I nodded and squeezed his hand, even though I had no idea what the tornado meant.

“Mama,” he said, looking up at me. “Mama, I believe in magic.”

It’s moments like this that I understand the phrase “my heart swelled.” Because it did. Truly. I thought it might burst through my chest, in fact. The expression on his face was a mix of hope, excitement, and innocence. In other words, all of the beautiful qualities that parents want their children to have at this age.

“That’s good,” I said. “There are many things in life that are magical and wonderful.”

We arrived at school. He let go of my hand and ran onto the playground, looking for an empty swing, the prize for early arrivals. I helped G, his sister, get settled on her swing, and then I noticed him back on the path, hopping from foot to foot.

“Mama, do you see Sonia?”

“No, honey, maybe she’s not here yet.”

His face scrunched up with anticipation.

More children arrived on the playground, but R didn’t spy Sonia. Soon the bell rang, and the school day began. I kissed R and G good-bye, wondering about the magical world Sonia had in store for my son. I concluded that, for my first grader, the magical world was unlikely to be a euphemism for that anything that would cause me to worry. (Had he been a teenager, I may have though differently.)

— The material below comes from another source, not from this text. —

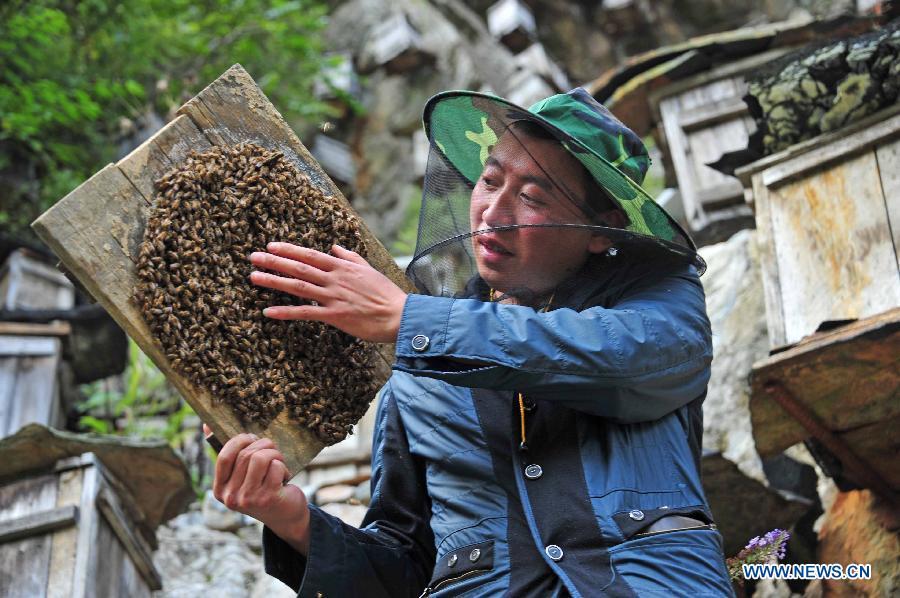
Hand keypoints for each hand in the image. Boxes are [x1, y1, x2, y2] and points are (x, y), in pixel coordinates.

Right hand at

He may be a seven-year-old now, but once upon a time, he was my baby.

“I believe in magic.”

I thought about his statement all day. How powerful his belief was. And, how fragile. When would he no longer believe? Or, would he hold onto that feeling for many years to come? Perhaps, as we age, we see magic differently. No longer do we pine for the Tooth Fairy and Santa Claus, choosing to find wonder differently: in a loved one or in a stunning sunset, in a chance meeting or in unexpected good news, in a sparkling waterfall or in a baby’s first steps.

Later that day, when we reunited after full days of school and work, I asked R how the trip through the magic portal had gone.

“Oh, it was nothing,” he explained, his eyes downcast. “She just had me walk around a tree 22 times. And nothing happened!”

I bit my lip from laughing. This was likely not the last time he’d misunderstand a girl.

“Sorry, love.”

He shrugged and went off to play with his Legos, not mentioning it again.

For him, magic may be around the tree, but for me, R and his sister are my magic, my wonder. It’s times like the passing of their birthdays when I am struck by that realization and try to pause to remember it, keeping in mind that I, too, believe in magic.